Nanomolar level of ouabain increases intracellular calcium to produce nitric oxide in rat aortic endothelial cells

1. Changes in [Ca2+](i) across the cell membrane and/or the sarcoplasmic reticulum regulate endothelial nitric oxide (NO) synthase activity 2. In the present study, we investigated the effect of ouabain, a specific inhibitor of Na+/K+-ATPase, on NO release and [Ca2+](i) movements in cultured rat aortic endothelial cells (RAEC) by monitoring NO production continuously using an NO-specific real-time sensor and by measuring the change in [Ca2+](i) using a fluorescence microscopic imaging technique with high-speed wavelength switching. The t(1/2) (half-time of the decline of [Ca2+](i), to basal levels after stimulation with 10 mumol/L bradykinin) was used as an index of [Ca2+](i) extrusion. 3. A very low concentration of ouabain (10 nmol/L) did not increase the peak of NO production, but decreased the decay of NO release and, accordingly, increased integral NO production by the maximal dose-response concentration induced by bradykinin.
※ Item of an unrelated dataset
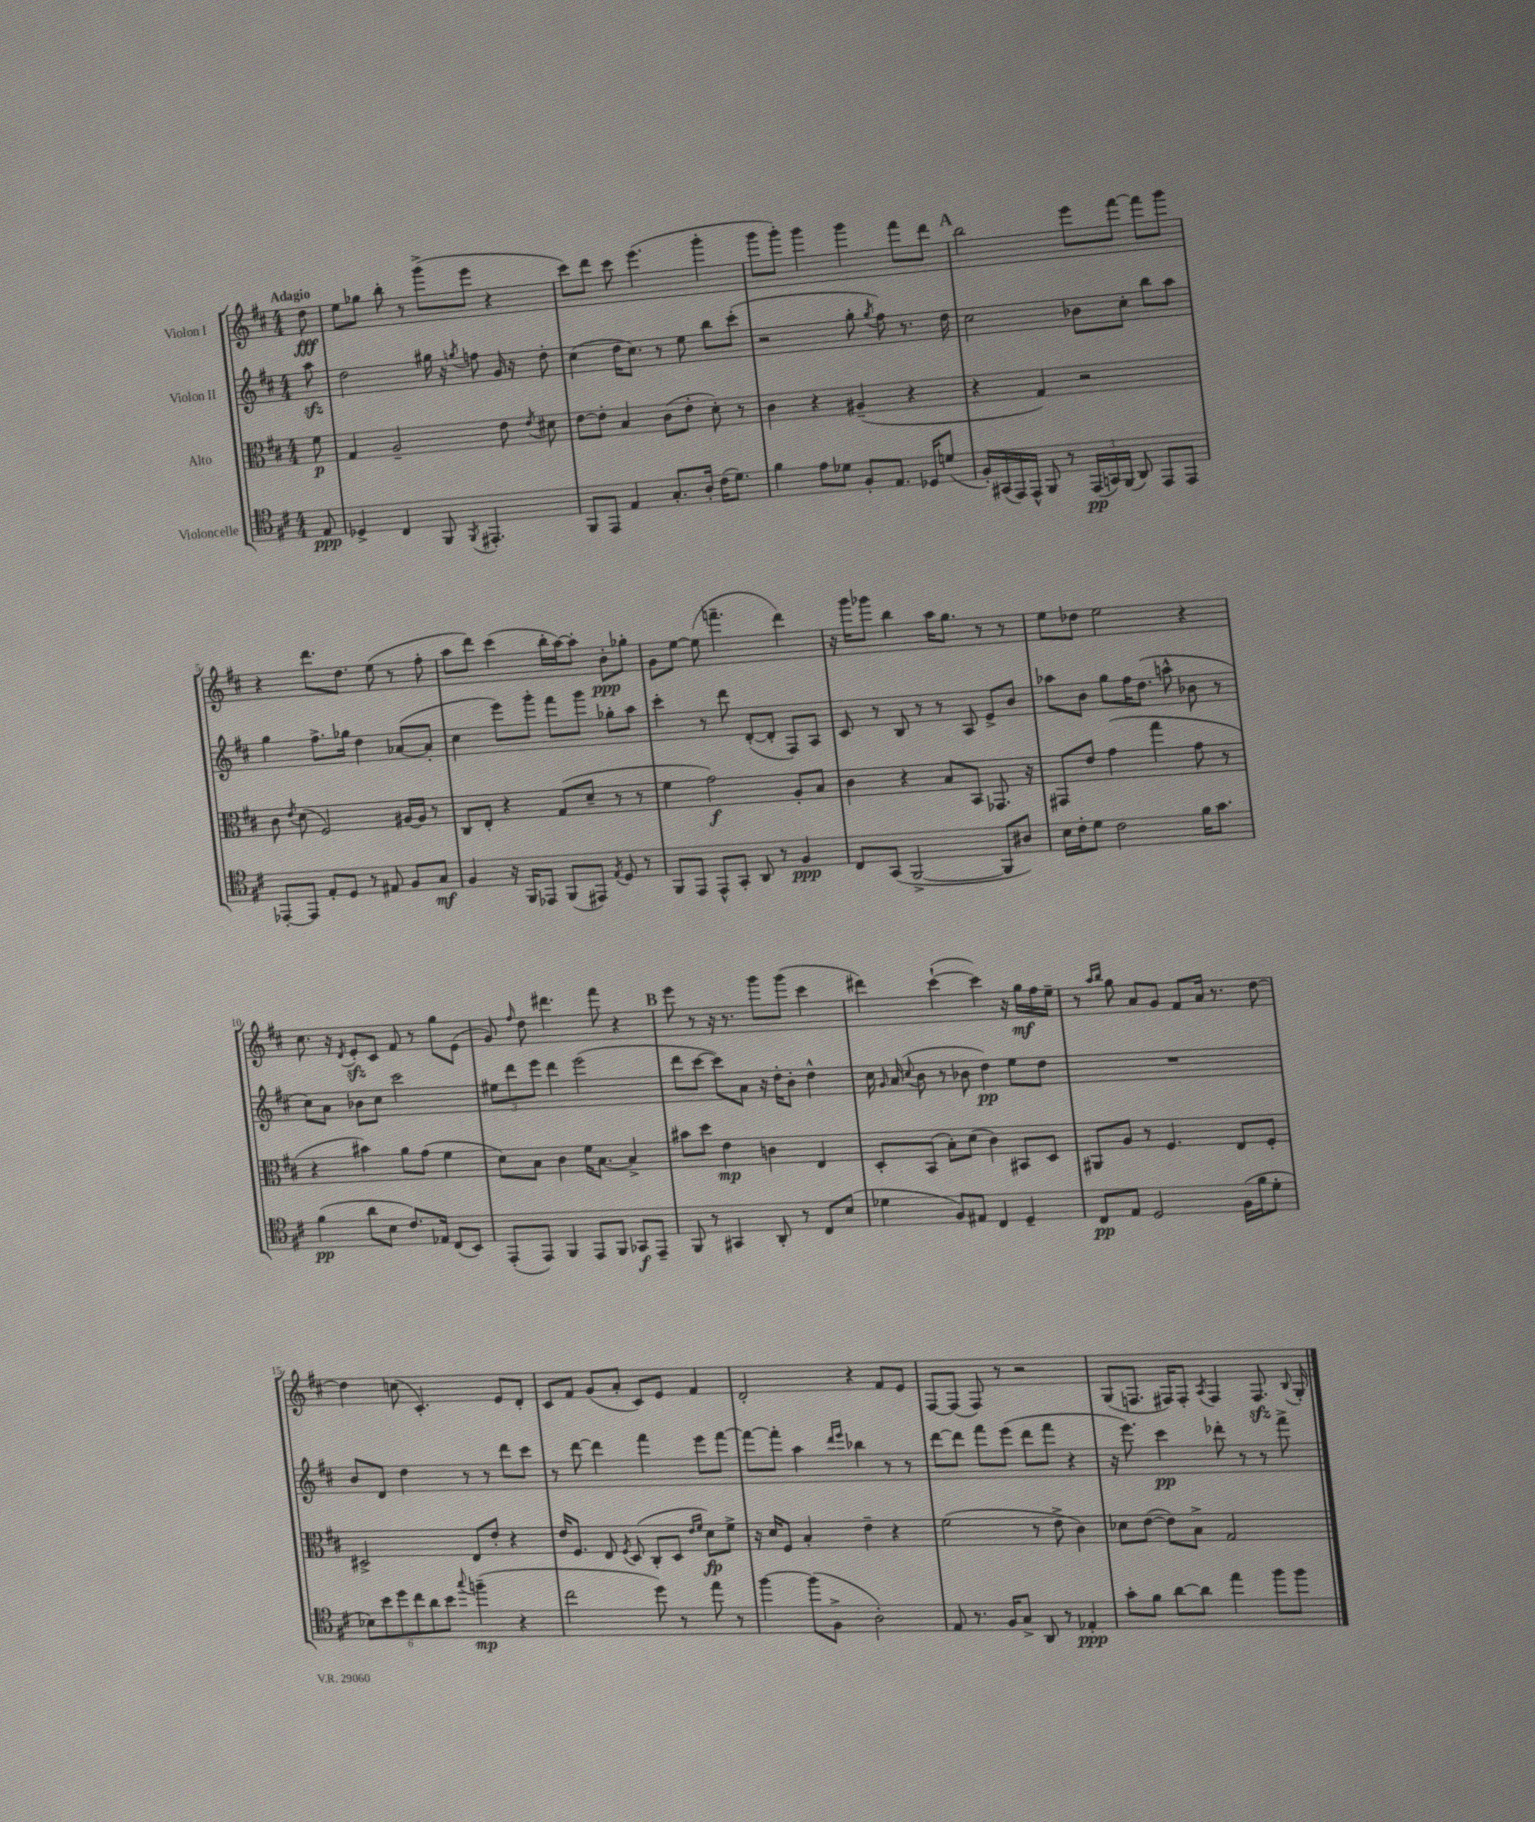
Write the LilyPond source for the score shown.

The same dose of ouabain affected [Ca2+](i) movements across the cell membrane and/or sarcoplasmic reticulum induced by bradykinin with a time-course similar to that of NO release. Moreover, the t(1/2) was significantly increased. 4. Pretreatment of RAEC with Na+-free solution, an inhibitor of the Na+/Ca2+ exchanger, and nickel chloride hexahydrate prevented the effects induced by bradykinin and ouabain. 5. These observations using real-time recording indicate that a small amount of ouabain contributes to the bradykinin-stimulated increase of NO production through inhibition of plasma membrane Na+/K+-ATPase activity and an increase in intracellular Na+ concentrations. The membrane was then depolarized, leading to a decline in the bradykinin-stimulated increase in [Ca2+](i) by forward mode Na+/Ca2+ exchange to prolong the Ca2+ signal time.